Problem to solve:
Only the lines from the one with "in1 = %b, in2" onward are wanted, through the last line of the entries, set down exactly.

Dataset records:
• • • • •
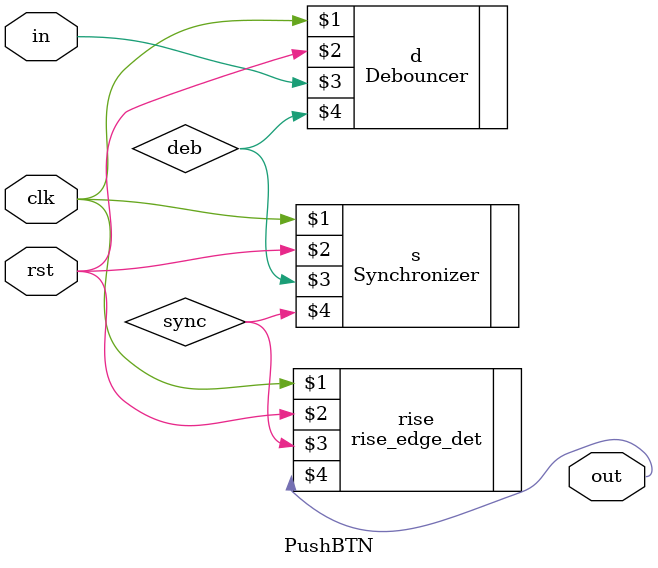
<source format=v>
`timescale 1ns / 1ps

/*******************************************************************
*
* Module: PushBTN.v
* Project: Digital Alarm Clock
* Author: Mark Kyrollos - markgeorge99@aucegypt.edu
* Description: these are all 5 push buttons used
*
* Change history: 1/5/2024 – 18/5/2024
*
*
**********************************************************************/



module PushBTN(input clk,
input rst,
input in,
output out
);

    wire deb;
    wire sync;

    Debouncer d(clk, rst, in, deb);
    Synchronizer s(clk, rst, deb, sync);
    rise_edge_det rise(clk, rst, sync, out);  
endmodule

</source>
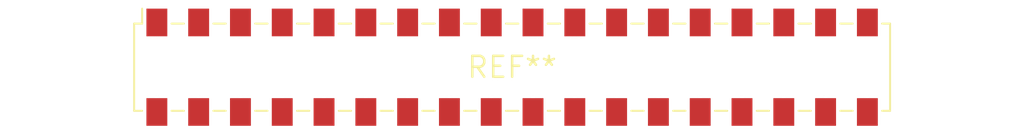
<source format=kicad_pcb>
(kicad_pcb (version 20240108) (generator pcbnew)

  (general
    (thickness 1.6)
  )

  (paper "A4")
  (layers
    (0 "F.Cu" signal)
    (31 "B.Cu" signal)
    (32 "B.Adhes" user "B.Adhesive")
    (33 "F.Adhes" user "F.Adhesive")
    (34 "B.Paste" user)
    (35 "F.Paste" user)
    (36 "B.SilkS" user "B.Silkscreen")
    (37 "F.SilkS" user "F.Silkscreen")
    (38 "B.Mask" user)
    (39 "F.Mask" user)
    (40 "Dwgs.User" user "User.Drawings")
    (41 "Cmts.User" user "User.Comments")
    (42 "Eco1.User" user "User.Eco1")
    (43 "Eco2.User" user "User.Eco2")
    (44 "Edge.Cuts" user)
    (45 "Margin" user)
    (46 "B.CrtYd" user "B.Courtyard")
    (47 "F.CrtYd" user "F.Courtyard")
    (48 "B.Fab" user)
    (49 "F.Fab" user)
    (50 "User.1" user)
    (51 "User.2" user)
    (52 "User.3" user)
    (53 "User.4" user)
    (54 "User.5" user)
    (55 "User.6" user)
    (56 "User.7" user)
    (57 "User.8" user)
    (58 "User.9" user)
  )

  (setup
    (pad_to_mask_clearance 0)
    (pcbplotparams
      (layerselection 0x00010fc_ffffffff)
      (plot_on_all_layers_selection 0x0000000_00000000)
      (disableapertmacros false)
      (usegerberextensions false)
      (usegerberattributes false)
      (usegerberadvancedattributes false)
      (creategerberjobfile false)
      (dashed_line_dash_ratio 12.000000)
      (dashed_line_gap_ratio 3.000000)
      (svgprecision 4)
      (plotframeref false)
      (viasonmask false)
      (mode 1)
      (useauxorigin false)
      (hpglpennumber 1)
      (hpglpenspeed 20)
      (hpglpendiameter 15.000000)
      (dxfpolygonmode false)
      (dxfimperialunits false)
      (dxfusepcbnewfont false)
      (psnegative false)
      (psa4output false)
      (plotreference false)
      (plotvalue false)
      (plotinvisibletext false)
      (sketchpadsonfab false)
      (subtractmaskfromsilk false)
      (outputformat 1)
      (mirror false)
      (drillshape 1)
      (scaleselection 1)
      (outputdirectory "")
    )
  )

  (net 0 "")

  (footprint "Samtec_HLE-118-02-xxx-DV-BE-A_2x18_P2.54mm_Horizontal" (layer "F.Cu") (at 0 0))

)

</source>
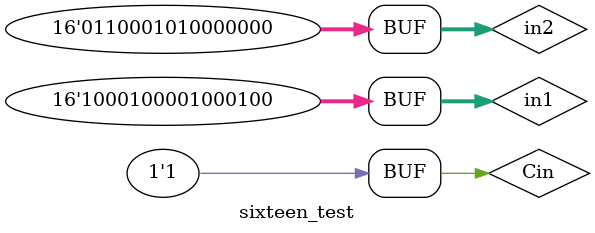
<source format=v>
module sixteen_test();
reg [15:0] in1, in2;
reg Cin;
wire Cout;
wire [15:0] out;
sixteen_adder DUT (in1, in2, Cin, Cout, out);
initial
    begin
        $dumpfile ("16badder.vcd");
        $dumpvars (0, sixteen_test);
        $monitor ($time, " in1 = %b, in2 = %b, Cin = %b, Cout = %b, out = %b",in1, in2, Cin, Cout, out);
        #5 in1 = 16'b0000000000000000; in2 = 16'b1111111111111111; Cin = 0;
        #5 in1 = 16'b0000000000000001; in2 = 16'b1111111111111111; Cin = 0;
        #5 in1 = 16'b1000100001000100; in2 = 16'b0110001010000000; Cin = 1;
    end
endmodule
</source>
• • • • •
Answer for this exercise:
        $monitor ($time, " in1 = %b, in2 = %b, Cin = %b, Cout = %b, out = %b",in1, in2, Cin, Cout, out);
        #5 in1 = 16'b0000000000000000; in2 = 16'b1111111111111111; Cin = 0;
        #5 in1 = 16'b0000000000000001; in2 = 16'b1111111111111111; Cin = 0;
        #5 in1 = 16'b1000100001000100; in2 = 16'b0110001010000000; Cin = 1;
    end
endmodule
</source>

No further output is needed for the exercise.